## Task directions
Print every line of the material below without alteration, omitting the pictures from your answer.

## Supplied material
==========
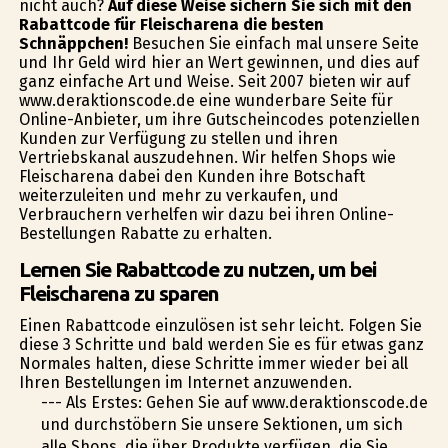
nicht auch?
Auf diese Weise sichern Sie sich mit den
Rabattcode für Fleischarena die besten
Schnäppchen!
Besuchen Sie einfach mal unsere Seite
und Ihr Geld wird hier an Wert gewinnen, und dies auf
ganz einfache Art und Weise. Seit 2007 bieten wir auf
www.deraktionscode.de eine wunderbare Seite für
Online-Anbieter, um ihre Gutscheincodes potenziellen
Kunden zur Verfügung zu stellen und ihren
Vertriebskanal auszudehnen. Wir helfen Shops wie
Fleischarena dabei den Kunden ihre Botschaft
weiterzuleiten und mehr zu verkaufen, und
Verbrauchern verhelfen wir dazu bei ihren Online-
Bestellungen Rabatte zu erhalten.
Lernen Sie Rabattcode zu nutzen, um bei
Fleischarena zu sparen
Einen Rabattcode einzulösen ist sehr leicht. Folgen Sie
diese 3 Schritte und bald werden Sie es für etwas ganz
Normales halten, diese Schritte immer wieder bei all
Ihren Bestellungen im Internet anzuwenden.
--- Als Erstes: Gehen Sie auf www.deraktionscode.de
und durchstöbern Sie unsere Sektionen, um sich
alle Shops, die über Produkte verfügen, die Sie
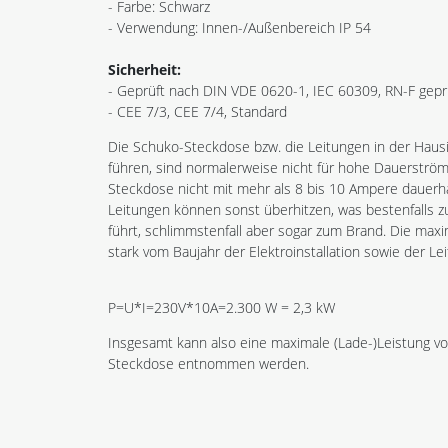
- Farbe: Schwarz
- Verwendung: Innen-/Außenbereich IP 54
Sicherheit:
- Geprüft nach DIN VDE 0620-1, IEC 60309, RN-F gep
- CEE 7/3, CEE 7/4, Standard
Die Schuko-Steckdose bzw. die Leitungen in der Hausi
führen, sind normalerweise nicht für hohe Dauerströ
Steckdose nicht mit mehr als 8 bis 10 Ampere dauerha
Leitungen können sonst überhitzen, was bestenfalls z
führt, schlimmstenfall aber sogar zum Brand. Die max
stark vom Baujahr der Elektroinstallation sowie der L
P=U*I=230V*10A=2.300 W = 2,3 kW
Insgesamt kann also eine maximale (Lade-)Leistung von
Steckdose entnommen werden.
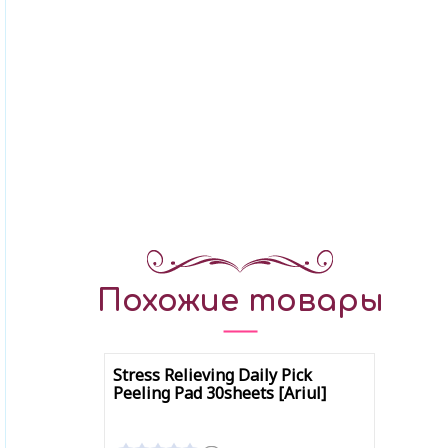
Похожие товары
Stress Relieving Daily Pick
Peeling Pad 30sheets [Ariul]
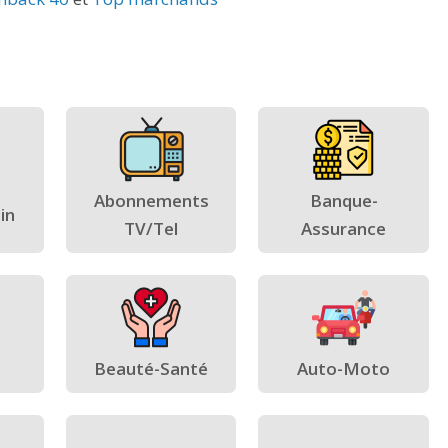
Abonnements
Banque-
in
TV/Tel
Assurance
Beauté-Santé
Auto-Moto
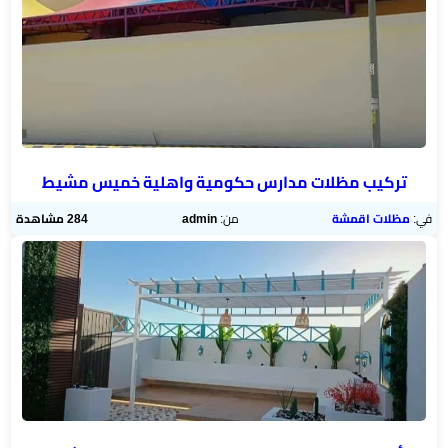
تركيب مظلات مدارس حكومية واهلية خميس مشيط
في:
مظلات اقمشة
من:
admin
284 مشاهدة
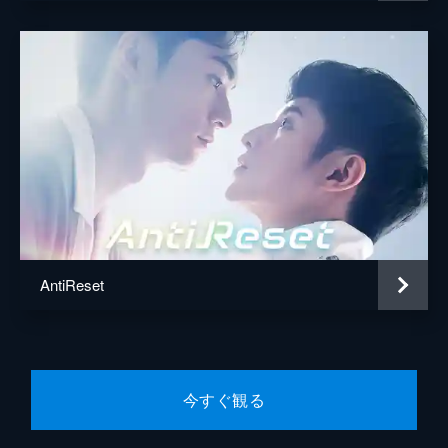
社員旅行で堯舜宇を落とすべく、夏商舟はバ
スの座席から部屋割りまで画策する。身の危
険を感じた堯舜宇は、夏商舟を避けて極力同
僚たちと過ごそうとする一方で、夏商舟の不
器用な誠実さに気づく。
25分
8話 強がることに疲れた
社員旅行の夜、堯舜宇は酔っぱらった勢いで
夏商舟に真意を尋ねる。翌朝、酔いから覚め
た堯舜宇は恋心を自覚するが、自分を信じ切
れず夏商舟から離れることを決意する。一
方、夏商舟は堯舜宇に連絡を絶たれ...。
27分
AntiReset
9話 安らげるから好きなんだ
堯舜宇の退職願を受け入れられない夏商舟
は、非常手段で彼を会社にとどめようとす
る。だが、そのやり方は温厚な李恵望を怒ら
せ、堯舜宇の態度をも硬化させる。万策尽き
今すぐ観る
た夏商舟は、自責の念にさいなまれるが...。
29分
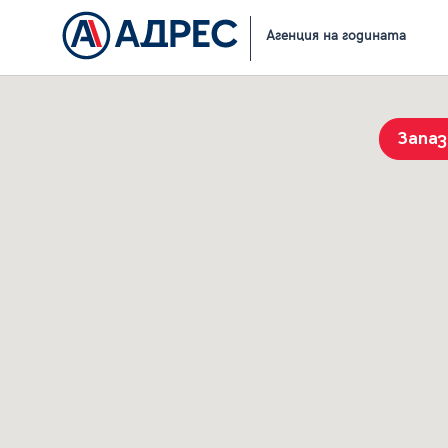
Начало
Резултати от търсене
Агенция на годината
Запа
История на търсенията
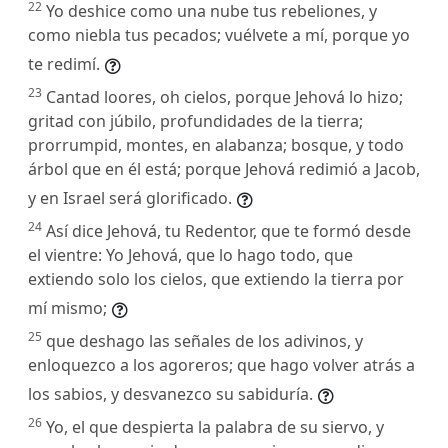
22
Yo deshice como una nube tus rebeliones, y
como niebla tus pecados; vuélvete a mí, porque yo
te redimí.
23
Cantad loores, oh cielos, porque Jehová lo hizo;
gritad con júbilo, profundidades de la tierra;
prorrumpid, montes, en alabanza; bosque, y todo
árbol que en él está; porque Jehová redimió a Jacob,
y en Israel será glorificado.
24
Así dice Jehová, tu Redentor, que te formó desde
el vientre: Yo Jehová, que lo hago todo, que
extiendo solo los cielos, que extiendo la tierra por
mí mismo;
25
que deshago las señales de los adivinos, y
enloquezco a los agoreros; que hago volver atrás a
los sabios, y desvanezco su sabiduría.
26
Yo, el que despierta la palabra de su siervo, y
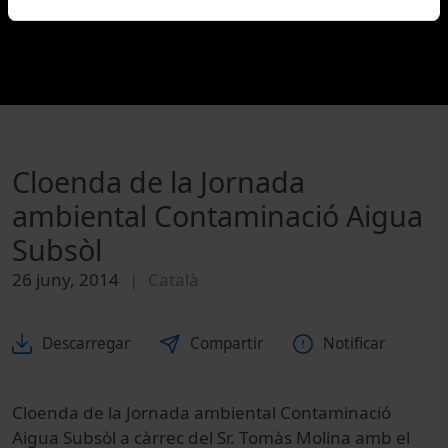
Cloenda de la Jornada
ambiental Contaminació Aigua
Subsòl
26 juny, 2014
Català
Descarregar
Compartir
Notificar
Cloenda de la Jornada ambiental Contaminació
Aigua Subsòl a càrrec del Sr. Tomàs Molina amb el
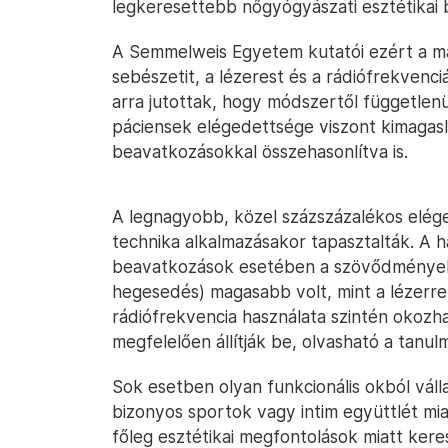
legkeresettebb nőgyógyászati esztétikai 
A Semmelweis Egyetem kutatói ezért a ma e
sebészetit, a lézerest és a rádiófrekvenciá
arra jutottak, hogy módszertől függetle
páciensek elégedettsége viszont kimagasló
beavatkozásokkal összehasonlítva is.
A legnagyobb, közel százszázalékos elég
technika alkalmazásakor tapasztalták. A 
beavatkozások esetében a szövődmények e
hegesedés) magasabb volt, mint a lézerre
rádiófrekvencia használata szintén okoz
megfelelően állítják be, olvasható a tanu
Sok esetben olyan funkcionális okból vállalj
bizonyos sportok vagy intim együttlét mi
főleg esztétikai megfontolások miatt kere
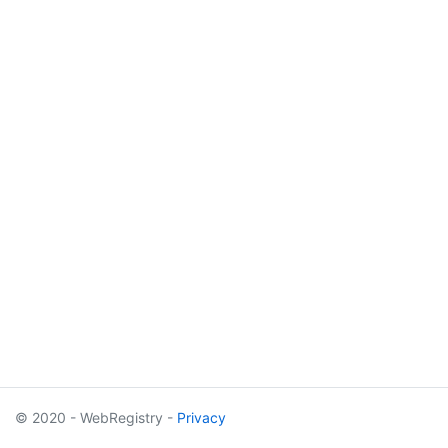
© 2020 - WebRegistry -
Privacy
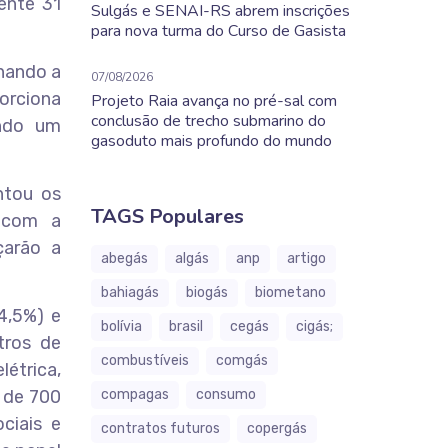
ente 31
Sulgás e SENAI-RS abrem inscrições
para nova turma do Curso de Gasista
onando a
07/08/2026
orciona
Projeto Raia avança no pré-sal com
conclusão de trecho submarino do
indo um
gasoduto mais profundo do mundo
ntou os
TAGS Populares
 com a
çarão a
abegás
algás
anp
artigo
bahiagás
biogás
biometano
4,5%) e
bolívia
brasil
cegás
cigás;
tros de
combustíveis
comgás
létrica,
 de 700
compagas
consumo
ciais e
contratos futuros
copergás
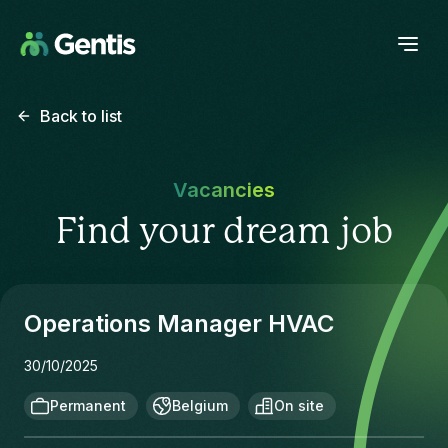
Back to list
Vacancies
Find your dream job
Operations Manager HVAC
30/10/2025
Permanent
Belgium
On site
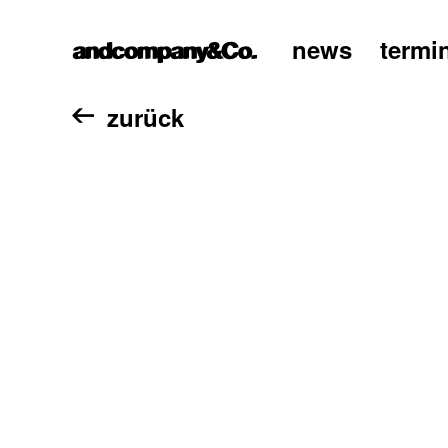
news
termi
home
zurück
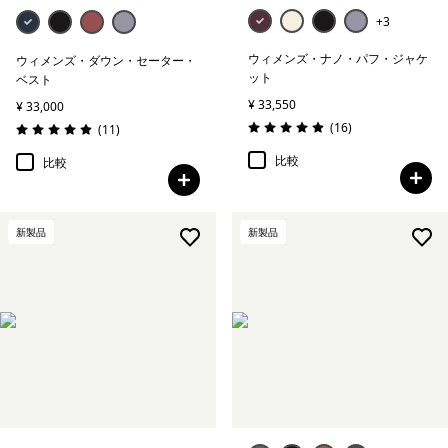
+3
ウィメンズ・ナノ・パフ・ジャケ
ウィメンズ・ダウン・セーター・
ット
ベスト
¥ 33,550
¥ 33,000
レビュー
(16
)
レビュー
(11
)
評価: 4.9 / 5
評価: 4.9 / 5
比較
比較
新製品
新製品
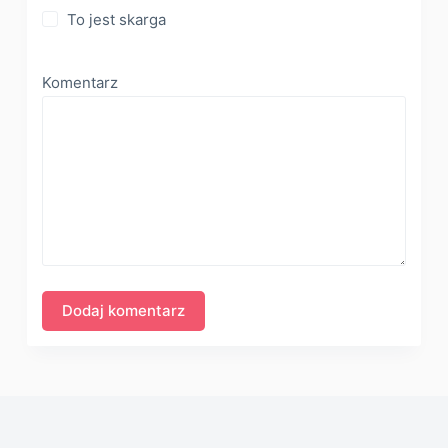
To jest skarga
Komentarz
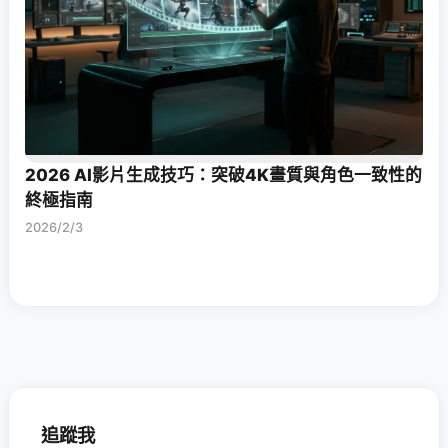
2026 AI影片生成技巧：突破4K畫質與角色一致性的
終極指南
2026/2/3
追蹤我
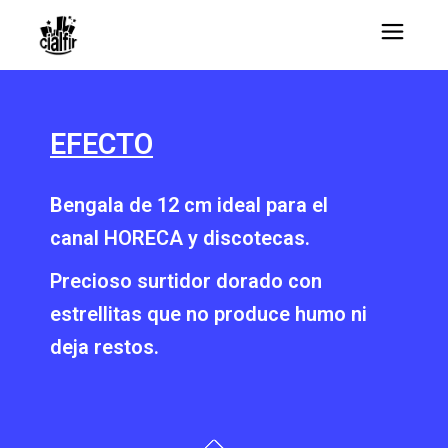
EFECTO
Bengala de 12 cm ideal para el
canal HORECA y discotecas.
Precioso surtidor dorado con
estrellitas que no produce humo ni
deja restos.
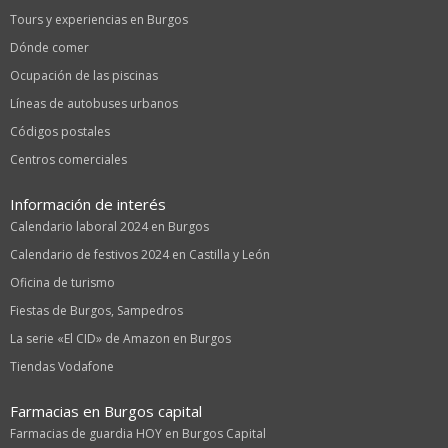
Tours y experiencias en Burgos
Dónde comer
Ocupación de las piscinas
Líneas de autobuses urbanos
Códigos postales
Centros comerciales
Información de interés
Calendario laboral 2024 en Burgos
Calendario de festivos 2024 en Castilla y León
Oficina de turismo
Fiestas de Burgos, Sampedros
La serie «El CID» de Amazon en Burgos
Tiendas Vodafone
Farmacias en Burgos capital
Farmacias de guardia HOY en Burgos Capital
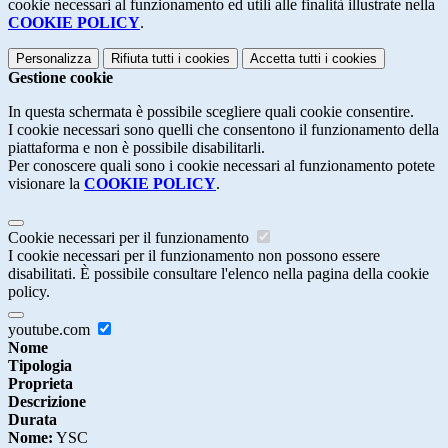
cookie necessari al funzionamento ed utili alle finalità illustrate nella
COOKIE POLICY
.
Personalizza
Rifiuta tutti
i cookies
Accetta tutti
i cookies
Gestione cookie
In questa schermata è possibile scegliere quali cookie consentire.
I cookie necessari sono quelli che consentono il funzionamento della
piattaforma e non è possibile disabilitarli.
Per conoscere quali sono i cookie necessari al funzionamento potete
visionare la
COOKIE POLICY
.
Cookie necessari per il funzionamento
I cookie necessari per il funzionamento non possono essere
disabilitati. È possibile consultare l'elenco nella pagina della cookie
policy.
youtube.com
Nome
Tipologia
Proprieta
Descrizione
Durata
Nome:
YSC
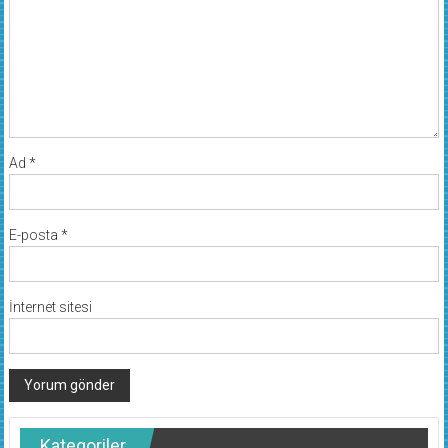
Ad
*
E-posta
*
İnternet sitesi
==========
## Answer box
nicht auch?
Auf diese Weise sichern Sie sich mit den
Rabattcode für Fleischarena die besten
Schnäppchen!
Besuchen Sie einfach mal unsere Seite
und Ihr Geld wird hier an Wert gewinnen, und dies auf
ganz einfache Art und Weise. Seit 2007 bieten wir auf
www.deraktionscode.de eine wunderbare Seite für
Online-Anbieter, um ihre Gutscheincodes potenziellen
Kunden zur Verfügung zu stellen und ihren
Vertriebskanal auszudehnen. Wir helfen Shops wie
Fleischarena dabei den Kunden ihre Botschaft
weiterzuleiten und mehr zu verkaufen, und
Verbrauchern verhelfen wir dazu bei ihren Online-
Bestellungen Rabatte zu erhalten.
Lernen Sie Rabattcode zu nutzen, um bei
Fleischarena zu sparen
Einen Rabattcode einzulösen ist sehr leicht. Folgen Sie
diese 3 Schritte und bald werden Sie es für etwas ganz
Normales halten, diese Schritte immer wieder bei all
Ihren Bestellungen im Internet anzuwenden.
--- Als Erstes: Gehen Sie auf www.deraktionscode.de
und durchstöbern Sie unsere Sektionen, um sich
alle Shops, die über Produkte verfügen, die Sie
- Farbe: Schwarz
- Verwendung: Innen-/Außenbereich IP 54
Sicherheit:
- Geprüft nach DIN VDE 0620-1, IEC 60309, RN-F gep
- CEE 7/3, CEE 7/4, Standard
Die Schuko-Steckdose bzw. die Leitungen in der Hausi
führen, sind normalerweise nicht für hohe Dauerströ
Steckdose nicht mit mehr als 8 bis 10 Ampere dauerha
Leitungen können sonst überhitzen, was bestenfalls z
führt, schlimmstenfall aber sogar zum Brand. Die max
stark vom Baujahr der Elektroinstallation sowie der L
P=U*I=230V*10A=2.300 W = 2,3 kW
Insgesamt kann also eine maximale (Lade-)Leistung von
Steckdose entnommen werden.
Похожие товары
Stress Relieving Daily Pick
Peeling Pad 30sheets [Ariul]
Abonnements
Banque-
in
TV/Tel
Assurance
Beauté-Santé
Auto-Moto
تركيب مظلات مدارس حكومية واهلية خميس مشيط
في:
مظلات اقمشة
من:
admin
284 مشاهدة
社員旅行で堯舜宇を落とすべく、夏商舟はバ
スの座席から部屋割りまで画策する。身の危
険を感じた堯舜宇は、夏商舟を避けて極力同
僚たちと過ごそうとする一方で、夏商舟の不
器用な誠実さに気づく。
25分
8話 強がることに疲れた
社員旅行の夜、堯舜宇は酔っぱらった勢いで
夏商舟に真意を尋ねる。翌朝、酔いから覚め
た堯舜宇は恋心を自覚するが、自分を信じ切
れず夏商舟から離れることを決意する。一
方、夏商舟は堯舜宇に連絡を絶たれ...。
27分
AntiReset
9話 安らげるから好きなんだ
堯舜宇の退職願を受け入れられない夏商舟
は、非常手段で彼を会社にとどめようとす
る。だが、そのやり方は温厚な李恵望を怒ら
せ、堯舜宇の態度をも硬化させる。万策尽き
今すぐ観る
た夏商舟は、自責の念にさいなまれるが...。
29分
Начало
Резултати от търсене
Агенция на годината
Запа
История на търсенията
22
Yo deshice como una nube tus rebeliones, y
como niebla tus pecados; vuélvete a mí, porque yo
te redimí.
23
Cantad loores, oh cielos, porque Jehová lo hizo;
gritad con júbilo, profundidades de la tierra;
prorrumpid, montes, en alabanza; bosque, y todo
árbol que en él está; porque Jehová redimió a Jacob,
y en Israel será glorificado.
24
Así dice Jehová, tu Redentor, que te formó desde
el vientre: Yo Jehová, que lo hago todo, que
extiendo solo los cielos, que extiendo la tierra por
mí mismo;
25
que deshago las señales de los adivinos, y
enloquezco a los agoreros; que hago volver atrás a
los sabios, y desvanezco su sabiduría.
26
Yo, el que despierta la palabra de su siervo, y
Cloenda de la Jornada
ambiental Contaminació Aigua
Subsòl
26 juny, 2014
Català
Descarregar
Compartir
Notificar
Cloenda de la Jornada ambiental Contaminació
Aigua Subsòl a càrrec del Sr. Tomàs Molina amb el
legkeresettebb nőgyógyászati esztétikai 
A Semmelweis Egyetem kutatói ezért a ma e
sebészetit, a lézerest és a rádiófrekvenciá
arra jutottak, hogy módszertől függetle
páciensek elégedettsége viszont kimagasló
beavatkozásokkal összehasonlítva is.
A legnagyobb, közel százszázalékos elég
technika alkalmazásakor tapasztalták. A 
beavatkozások esetében a szövődmények e
hegesedés) magasabb volt, mint a lézerre
rádiófrekvencia használata szintén okoz
megfelelően állítják be, olvasható a tanu
Sok esetben olyan funkcionális okból vállalj
bizonyos sportok vagy intim együttlét mi
főleg esztétikai megfontolások miatt kere
© 2020 - WebRegistry -
Privacy
ente 31
Sulgás e SENAI-RS abrem inscrições
para nova turma do Curso de Gasista
onando a
07/08/2026
orciona
Projeto Raia avança no pré-sal com
conclusão de trecho submarino do
indo um
gasoduto mais profundo do mundo
ntou os
TAGS Populares
 com a
çarão a
abegás
algás
anp
artigo
bahiagás
biogás
biometano
4,5%) e
bolívia
brasil
cegás
cigás;
tros de
combustíveis
comgás
létrica,
 de 700
compagas
consumo
ciais e
contratos futuros
copergás
Back to list
Vacancies
Find your dream job
Operations Manager HVAC
30/10/2025
Permanent
Belgium
On site
news
termi
home
zurück
+3
ウィメンズ・ナノ・パフ・ジャケ
ウィメンズ・ダウン・セーター・
ット
ベスト
¥ 33,550
¥ 33,000
レビュー
(16
)
レビュー
(11
)
評価: 4.9 / 5
評価: 4.9 / 5
比較
比較
新製品
新製品
To jest skarga
Komentarz
2026 AI影片生成技巧：突破4K畫質與角色一致性的
終極指南
2026/2/3
追蹤我
EFECTO
Bengala de 12 cm ideal para el
canal HORECA y discotecas.
Precioso surtidor dorado con
estrellitas que no produce humo ni
deja restos.
Tours y experiencias en Burgos
Dónde comer
Ocupación de las piscinas
Líneas de autobuses urbanos
Códigos postales
Centros comerciales
Información de interés
Calendario laboral 2024 en Burgos
Calendario de festivos 2024 en Castilla y León
Oficina de turismo
Fiestas de Burgos, Sampedros
La serie «El CID» de Amazon en Burgos
Tiendas Vodafone
Farmacias en Burgos capital
Farmacias de guardia HOY en Burgos Capital
cookie necessari al funzionamento ed utili alle finalità illustrate nella
COOKIE POLICY
.
Personalizza
Rifiuta tutti
i cookies
Accetta tutti
i cookies
Gestione cookie
In questa schermata è possibile scegliere quali cookie consentire.
I cookie necessari sono quelli che consentono il funzionamento della
piattaforma e non è possibile disabilitarli.
Per conoscere quali sono i cookie necessari al funzionamento potete
visionare la
COOKIE POLICY
.
Cookie necessari per il funzionamento
I cookie necessari per il funzionamento non possono essere
disabilitati. È possibile consultare l'elenco nella pagina della cookie
policy.
youtube.com
Nome
Tipologia
Proprieta
Descrizione
Durata
Nome:
YSC
Ad
*
E-posta
*
İnternet sitesi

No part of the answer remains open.